(Records drawn from a dataset)
# # #

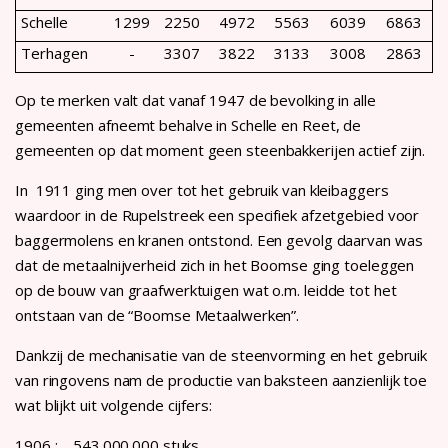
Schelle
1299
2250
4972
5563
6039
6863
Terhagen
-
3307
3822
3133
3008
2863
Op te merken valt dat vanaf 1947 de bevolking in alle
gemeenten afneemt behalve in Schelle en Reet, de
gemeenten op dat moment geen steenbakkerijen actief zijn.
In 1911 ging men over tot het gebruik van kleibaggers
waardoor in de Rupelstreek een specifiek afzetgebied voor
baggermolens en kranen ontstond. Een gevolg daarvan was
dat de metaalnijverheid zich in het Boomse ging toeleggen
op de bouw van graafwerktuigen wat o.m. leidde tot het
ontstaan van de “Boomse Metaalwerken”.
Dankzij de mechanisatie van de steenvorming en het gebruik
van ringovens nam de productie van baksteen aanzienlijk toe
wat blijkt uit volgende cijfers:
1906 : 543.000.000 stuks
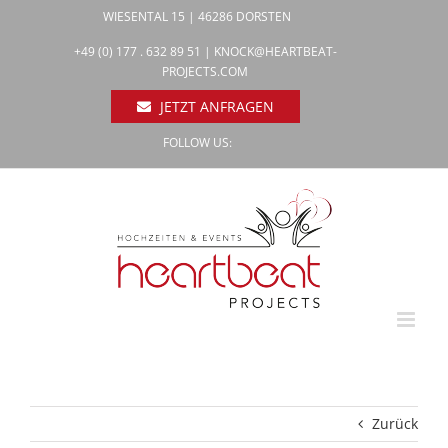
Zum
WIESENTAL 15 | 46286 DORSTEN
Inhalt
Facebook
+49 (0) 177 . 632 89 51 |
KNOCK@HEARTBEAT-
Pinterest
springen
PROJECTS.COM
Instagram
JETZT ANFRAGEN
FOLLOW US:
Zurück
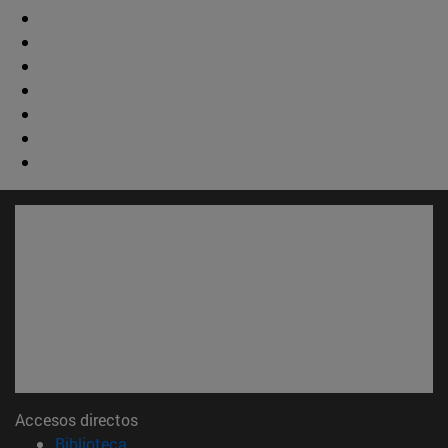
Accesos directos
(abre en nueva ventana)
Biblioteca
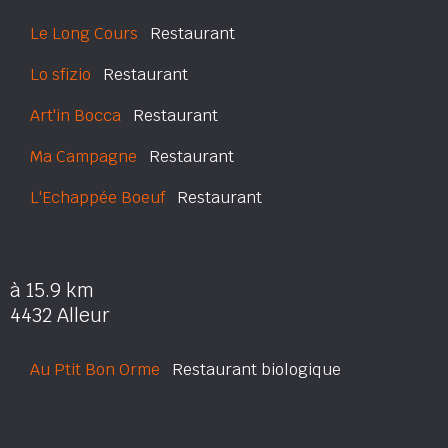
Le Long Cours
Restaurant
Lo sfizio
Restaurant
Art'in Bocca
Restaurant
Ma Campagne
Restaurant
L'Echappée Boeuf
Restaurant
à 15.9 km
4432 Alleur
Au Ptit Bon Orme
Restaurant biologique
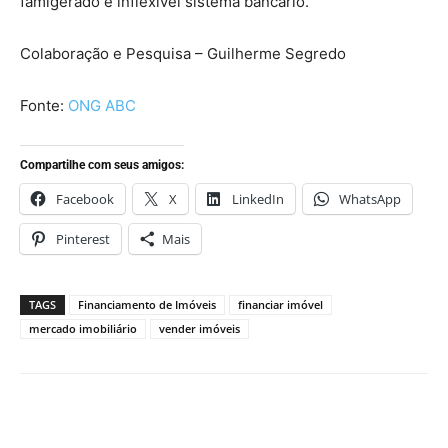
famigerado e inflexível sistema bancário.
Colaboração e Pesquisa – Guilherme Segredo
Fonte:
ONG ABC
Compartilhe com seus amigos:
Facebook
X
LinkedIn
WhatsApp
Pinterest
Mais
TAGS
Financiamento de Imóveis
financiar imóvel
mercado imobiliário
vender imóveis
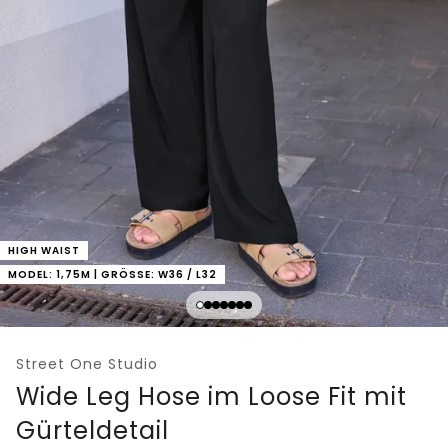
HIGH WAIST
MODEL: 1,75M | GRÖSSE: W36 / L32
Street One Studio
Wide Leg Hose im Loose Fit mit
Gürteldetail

# # #

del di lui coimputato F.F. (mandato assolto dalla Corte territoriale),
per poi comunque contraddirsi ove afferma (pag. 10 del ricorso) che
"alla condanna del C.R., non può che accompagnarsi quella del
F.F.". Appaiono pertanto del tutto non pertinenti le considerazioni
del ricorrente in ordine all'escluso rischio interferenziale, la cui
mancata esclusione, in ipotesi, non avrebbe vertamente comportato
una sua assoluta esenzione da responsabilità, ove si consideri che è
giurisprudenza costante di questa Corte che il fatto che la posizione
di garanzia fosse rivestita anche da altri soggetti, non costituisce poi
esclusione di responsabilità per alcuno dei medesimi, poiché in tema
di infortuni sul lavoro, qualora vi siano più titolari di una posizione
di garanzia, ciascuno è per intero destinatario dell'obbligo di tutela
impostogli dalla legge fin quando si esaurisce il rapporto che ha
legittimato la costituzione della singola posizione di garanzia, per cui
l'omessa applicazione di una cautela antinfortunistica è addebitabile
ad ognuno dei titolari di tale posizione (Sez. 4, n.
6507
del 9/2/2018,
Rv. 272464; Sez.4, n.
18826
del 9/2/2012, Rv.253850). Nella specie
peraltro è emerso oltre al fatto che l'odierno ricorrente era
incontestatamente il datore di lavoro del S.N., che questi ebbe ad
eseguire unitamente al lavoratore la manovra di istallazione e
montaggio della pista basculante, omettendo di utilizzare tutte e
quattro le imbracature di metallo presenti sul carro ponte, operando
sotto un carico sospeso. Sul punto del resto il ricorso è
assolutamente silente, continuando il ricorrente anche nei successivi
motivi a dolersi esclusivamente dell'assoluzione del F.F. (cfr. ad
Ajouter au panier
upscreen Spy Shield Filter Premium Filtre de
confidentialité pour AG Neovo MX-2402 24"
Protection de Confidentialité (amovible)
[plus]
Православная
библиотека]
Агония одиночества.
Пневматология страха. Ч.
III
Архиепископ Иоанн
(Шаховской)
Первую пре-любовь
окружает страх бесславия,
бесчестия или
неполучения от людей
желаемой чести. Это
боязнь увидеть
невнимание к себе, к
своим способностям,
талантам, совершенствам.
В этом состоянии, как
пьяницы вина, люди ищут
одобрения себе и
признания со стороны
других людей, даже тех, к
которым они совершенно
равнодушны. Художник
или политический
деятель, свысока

# # #

REQUIRED ACTION:
Looking at the entries, state how many lines hold the string "fatto", with the number as the sole reply.

REPLY:
2